• _Extracted data_:
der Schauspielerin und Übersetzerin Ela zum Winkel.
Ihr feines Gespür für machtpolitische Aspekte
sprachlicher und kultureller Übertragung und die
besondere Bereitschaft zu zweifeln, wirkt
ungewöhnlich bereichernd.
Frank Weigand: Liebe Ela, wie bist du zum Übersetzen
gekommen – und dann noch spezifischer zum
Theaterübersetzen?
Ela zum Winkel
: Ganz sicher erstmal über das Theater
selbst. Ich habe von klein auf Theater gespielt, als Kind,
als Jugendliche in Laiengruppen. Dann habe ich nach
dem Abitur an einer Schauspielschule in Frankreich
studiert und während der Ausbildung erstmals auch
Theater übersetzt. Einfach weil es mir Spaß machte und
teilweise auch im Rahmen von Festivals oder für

• _What to produce_: Copy every record exactly, leaving each line intact.

• _Solution below_:
der Schauspielerin und Übersetzerin Ela zum Winkel.
Ihr feines Gespür für machtpolitische Aspekte
sprachlicher und kultureller Übertragung und die
besondere Bereitschaft zu zweifeln, wirkt
ungewöhnlich bereichernd.
Frank Weigand: Liebe Ela, wie bist du zum Übersetzen
gekommen – und dann noch spezifischer zum
Theaterübersetzen?
Ela zum Winkel
: Ganz sicher erstmal über das Theater
selbst. Ich habe von klein auf Theater gespielt, als Kind,
als Jugendliche in Laiengruppen. Dann habe ich nach
dem Abitur an einer Schauspielschule in Frankreich
studiert und während der Ausbildung erstmals auch
Theater übersetzt. Einfach weil es mir Spaß machte und
teilweise auch im Rahmen von Festivals oder für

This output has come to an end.